EXERCISE REQUIREMENTS -
Copy out the entries from the line with "At which category" through the end of the entries, word for word, leaving out the pictures.

........

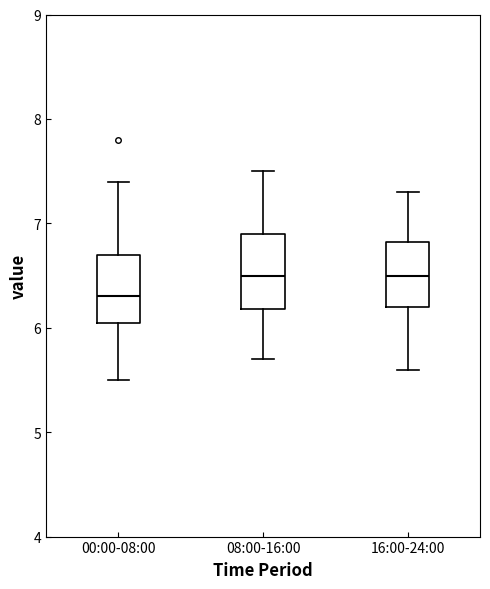

Reading left to right, transcribe this box plot: for each box, give where its median line is, the range the box spans, and where its two whiskers end, as read against the y-axis. The values are not printed on the chart, so give them approximately, as read against the axis.

00:00-08:00: median 6.3, box 6.1 to 6.7, whiskers 5.5 to 7.4
08:00-16:00: median 6.5, box 6.2 to 6.9, whiskers 5.7 to 7.5
16:00-24:00: median 6.5, box 6.2 to 6.8, whiskers 5.6 to 7.3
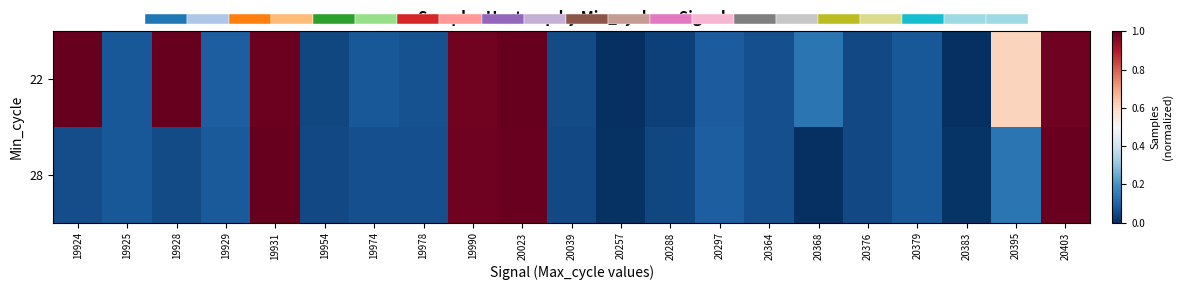

Rank the series by their average value, from lowest to highest.

28, 22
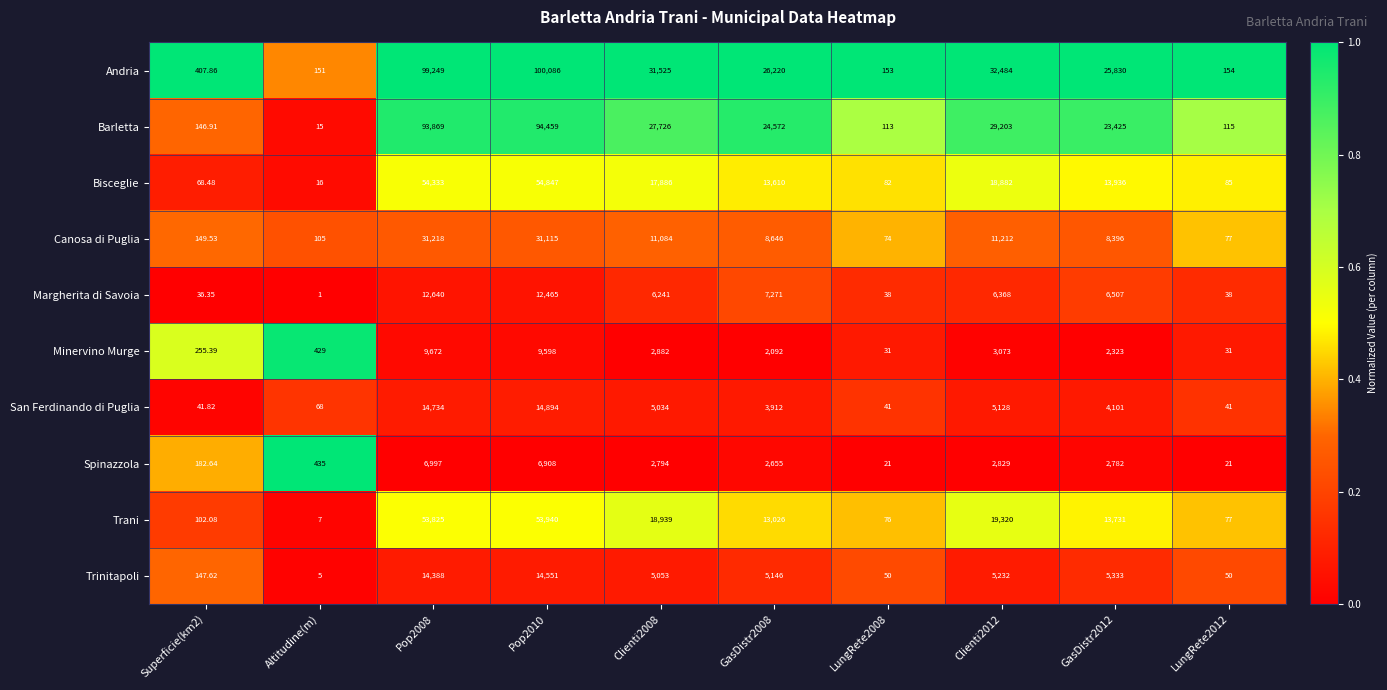

At which label does Bisceglie reach its minimum?

Altitudine(m)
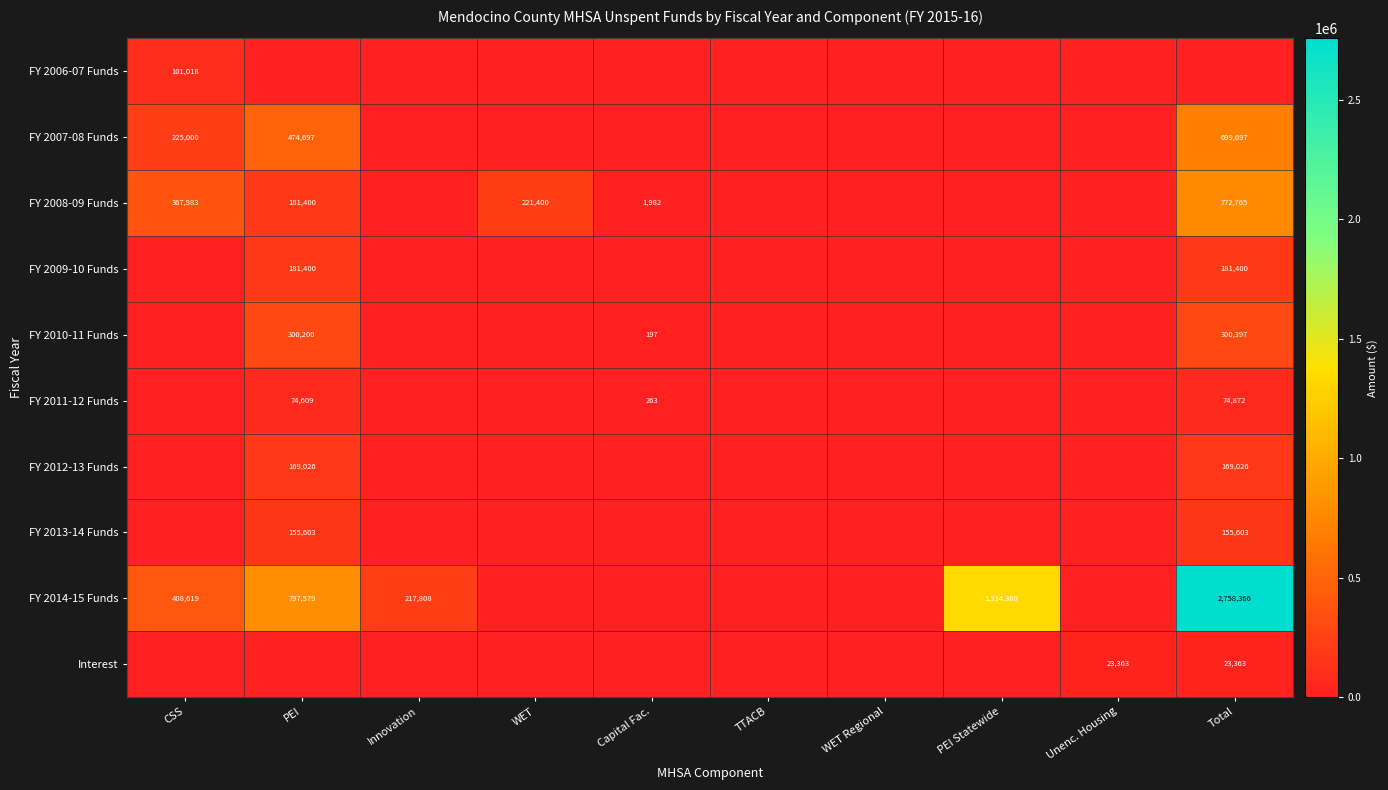

At which category is the sum across all series the highest?

Total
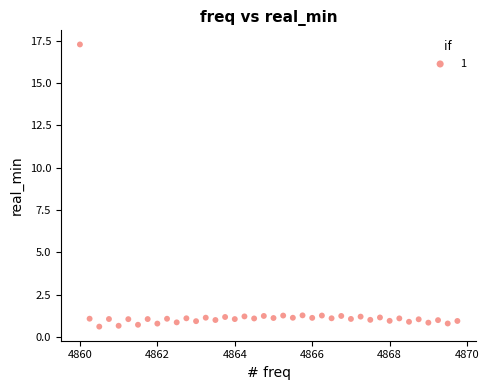

What is the range of Y values (max minus min)?

16.7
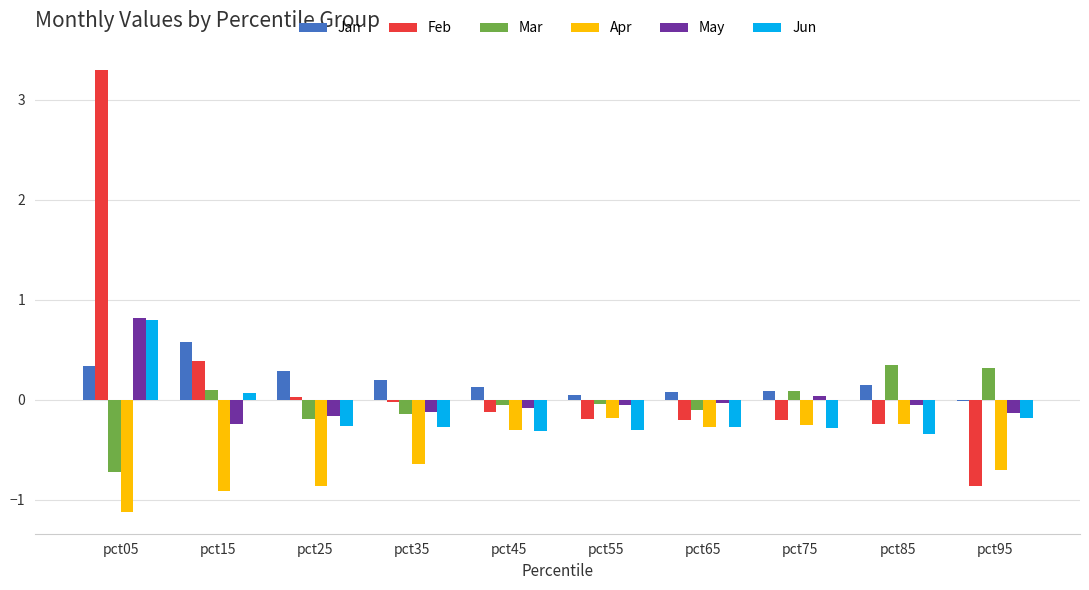

Is the value of Apr at pct95 greater than the value of Feb at pct35?

No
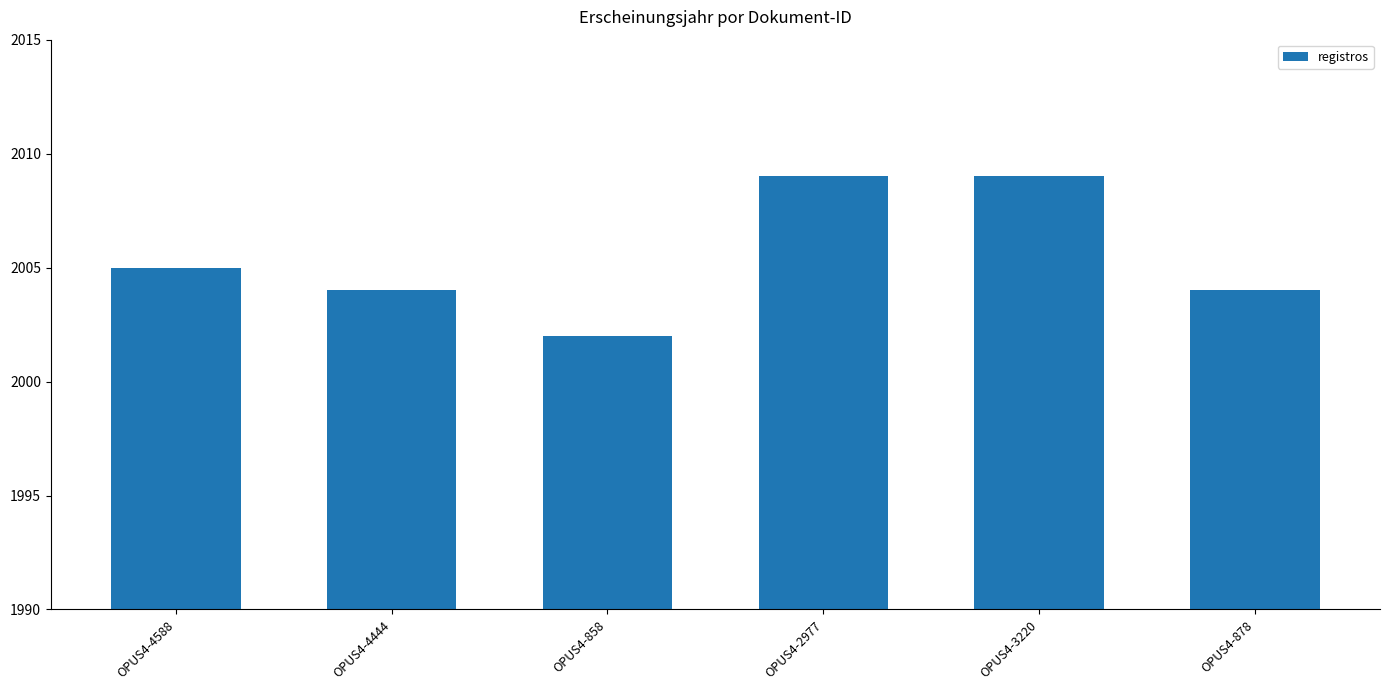

True or false: the data shows 2772 at OPUS4-3220.

False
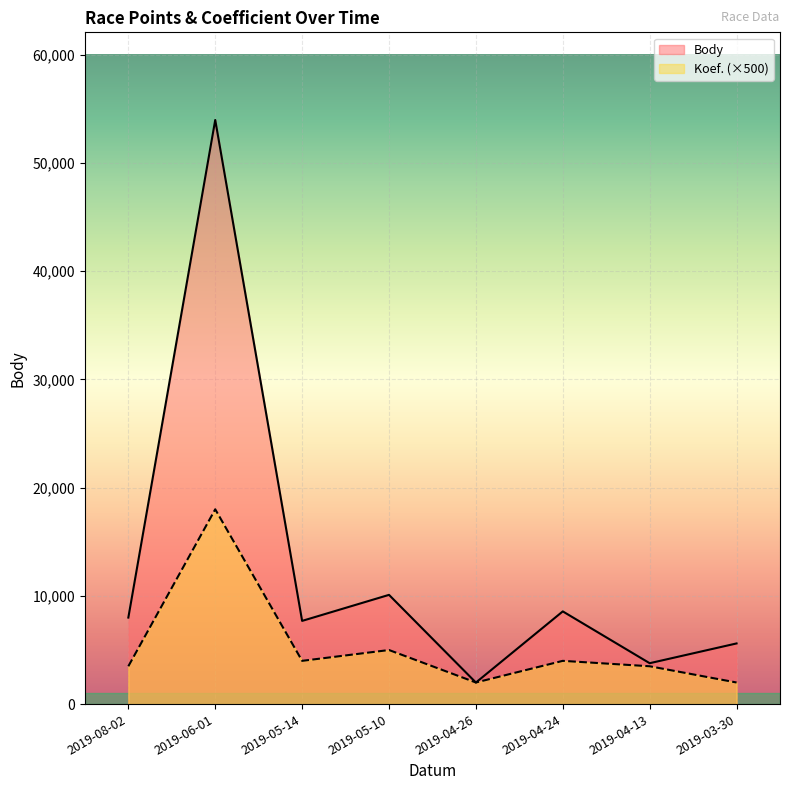

How many data points does each series have?

8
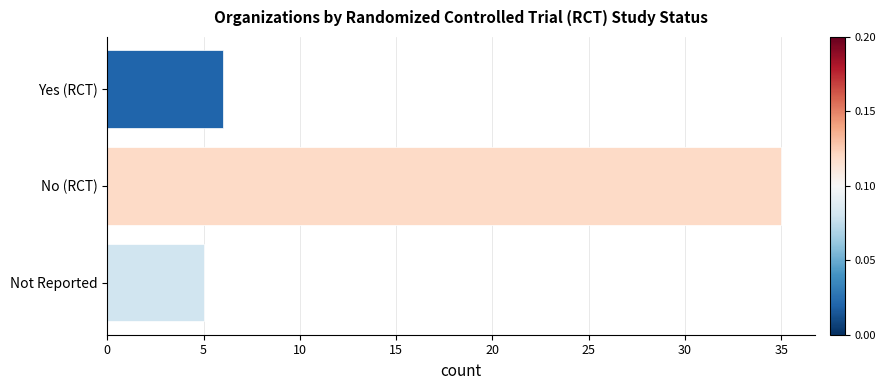

Reading bottom to top, extract all data points from this chart.

5	35	6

........

WRITTEN ANSWER -
At which category is the sum across all series the highest?

Total

What is the range of Y values (max minus min)?

16.7

Is the value of Apr at pct95 greater than the value of Feb at pct35?

No

True or false: the data shows 2772 at OPUS4-3220.

False

How many data points does each series have?

8

Reading bottom to top, extract all data points from this chart.

5	35	6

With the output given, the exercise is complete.